Songs written by Gordon Kennedy include:

  • "Change The World" - Eric Clapton and Wynonna

  • "I Can't Help You Now" - Bonnie Raitt

  • "You Move Me" - Garth Brooks

  • "Lost In You" - Garth Brooks/Chris Gaines

  • "Maybe" - Alison Krauss

  • "It Will Be Me" - Faith Hill

  • "It Don't Matter To The Sun" - Garth Brooks/Chris Gaines

  • "I Will Not Be Broken" - Bonnie Raitt

  • "Love Will Always Win" - Garth Brooks and Trisha Yearwood

About Gordon Kennedy:

Gordon Kennedy is a multi GRAMMY Award-winning songwriter and producer, world-class guitarist and visionary at the forefront of Nashville’s music community.  Kennedy’s name became nationally recognized when he won Song of the Year at the 1997 GRAMMYs for Eric Clapton’s No. 1 hit, “Change the World,” which he co-wrote with Wayne Kirkpatrick and Tommy Sims.

In addition to his work with Clapton, Kennedy has had his songs cut by musical greats, including Bonnie Raitt, Garth Brooks, Trisha Yearwood, Bruce Hornsby, Carrie Underwood, Faith Hill, Tim McGraw, Alison Krauss, Nickel Creek, Peter Frampton, George Strait, Martina McBride, Joan Osborne, Wynonna, Jerry Reed and, most recently, bluegrass legend Ricky Skaggs.  Some of his most notable cuts include his Bonnie Raitt singles, “I Can’t Help You Now” and “I Will Not Be Broken,” his Garth Brooks single, “You Move Me,” which reached No. 2 on the country charts, and his Alison Krauss cut, “Maybe.”

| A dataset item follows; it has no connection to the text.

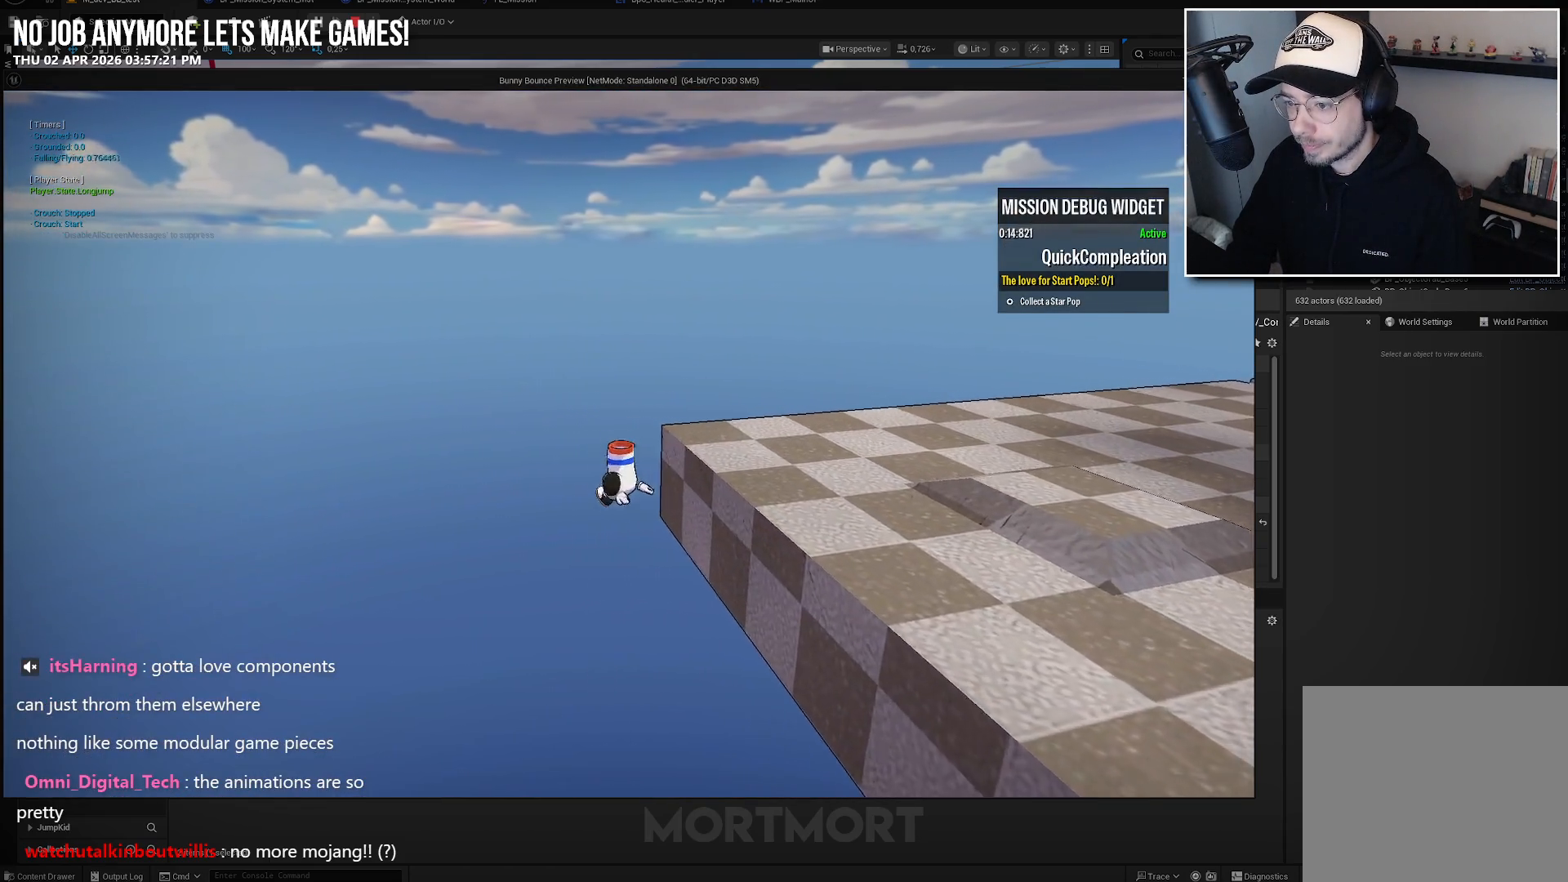
{"buttons": [], "left_stick": "right", "right_stick": "right", "events": [[133, "left_stick", "up-left"], [167, "right_stick", "right"], [367, "left_stick", "up-right"], [433, "left_stick", "right"]]}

Kennedy is one of those rare talents for whom raw skill and opportunity flawlessly aligned. The son of music industry A-Team heavy hitter Jerry Kennedy and singer Linda Brannon, he grew up steeped in the sounds of Elvis Presley, Roy Orbison, Tammy Wynette, Jerry Lee Lewis and the Statler Brothers, not only because his parents were spinning their records but because his dad was either producing them or playing guitar on their albums.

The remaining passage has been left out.